In a bid to prevent any repeats in Russia, the Defense Ministry announced plans to commission a research project on the theme of color revolutions, which rippled across the post-Soviet space following the collapse of the Soviet Union, Interfax news agency has reported.
"Some say that the military should be sidelined and not included in political processes; others say the contrary. We will fund a study," Defense Minister Sergei Shoigu said Friday with regard to color revolutions, Interfax reported.
"We have to understand how to prevent [revolutionary activities] and how to educate our young so they will move in the right direction," Interfax quoted Shoigu as saying.
"Color revolution" is a term used to describe popular uprisings such as Georgia's 2003 Rose Revolution and Ukraine's 2004-05 Orange Revolution. The Kremlin has repeatedly accused the West of meddling in these countries' internal politics in an effort to undermine Moscow's interests.
Major General Mikhail Smyslov, the head of army personnel, reiterated his ministry's position on the matter in an interview with the Russian News Service on Saturday, saying that color revolutions were an enduring threat to the country.
"Recent events have shown that these threats are absolutely real and long-lasting," the Russian News Service quoted Smyslov as saying. "Naturally, we have to understand how these threats are repelled, how their damage can be reduced."
Russian officials have been contemplating the study of color revolutions for some time. In March, a research body associated with Russia's Security Council was set to recommend the adoption of measures to prevent the "destabilization of the internal political situation," Kommersant newspaper reported at the time. One of recommendations, according to Kommersant, was to quash the romanticization of revolution in the country.

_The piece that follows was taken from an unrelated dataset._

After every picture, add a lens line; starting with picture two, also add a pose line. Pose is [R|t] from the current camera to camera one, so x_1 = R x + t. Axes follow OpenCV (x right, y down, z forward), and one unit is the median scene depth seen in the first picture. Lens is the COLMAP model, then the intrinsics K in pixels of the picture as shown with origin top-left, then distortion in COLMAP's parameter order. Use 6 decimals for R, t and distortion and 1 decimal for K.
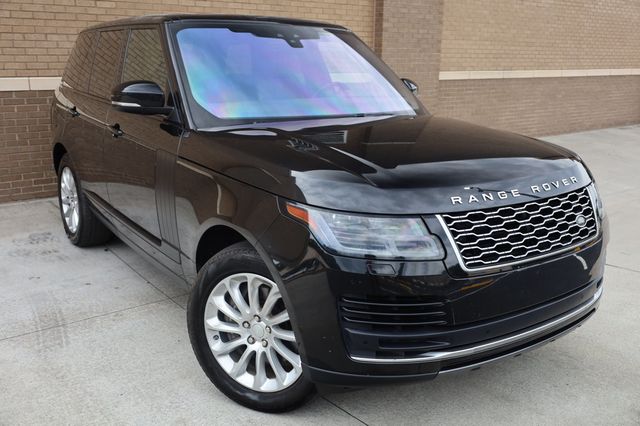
lens RADIAL K [[636.8, 0, 319.0], [0, 636.8, 214.2], [0, 0, 1]] dist [-0.001755, 0.000000]
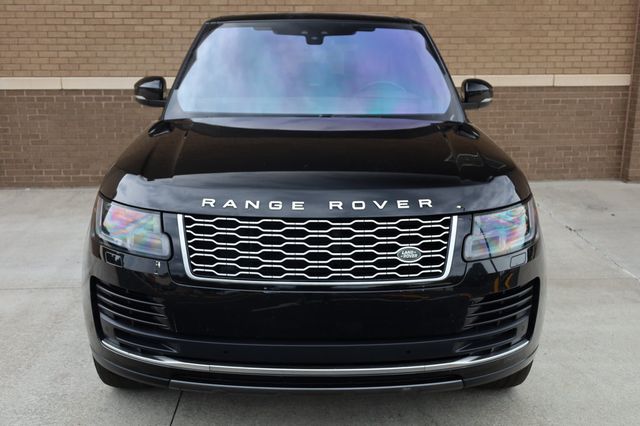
lens RADIAL K [[636.8, 0, 317.0], [0, 636.8, 216.9], [0, 0, 1]] dist [-0.001755, 0.000000]
pose [[0.784609, 0.128422, -0.606544, 0.912405], [-0.131489, 0.990525, 0.039632, -0.059463], [0.605887, 0.048658, 0.794061, 0.356835]]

The term "color revolution" has also slipped into President Vladimir Putin's lexicon.
In March, Putin ordered Interior Ministry officials to smother any budding color revolutions in the country by engaging in "preventive work."
"We see attempts to use so-called 'color revolution technology,' ranging from organizing unlawful public protests to open propaganda of hatred and enmity on social networks," Putin said in March during at an expanded session of the Interior Ministry Board, according to the Kremlin's website. "The aim is obvious — provoke civil conflict and strike a blow to our country's constitutional foundations, and ultimately even at our sovereignty."
At a Security Council meeting in November, Putin also warned that color revolutions in post-Soviet states should serve as a "lesson and warning," and that "everything necessary" should be done to prevent them from happening in Russia.
Moscow has also been wary of the prospect of color revolutions abroad. Last month, Russia's Foreign Ministry accused "Western organizers" of attempting to foment a color revolution in Macedonia, a former Yugoslav republic grappling with a major political crisis.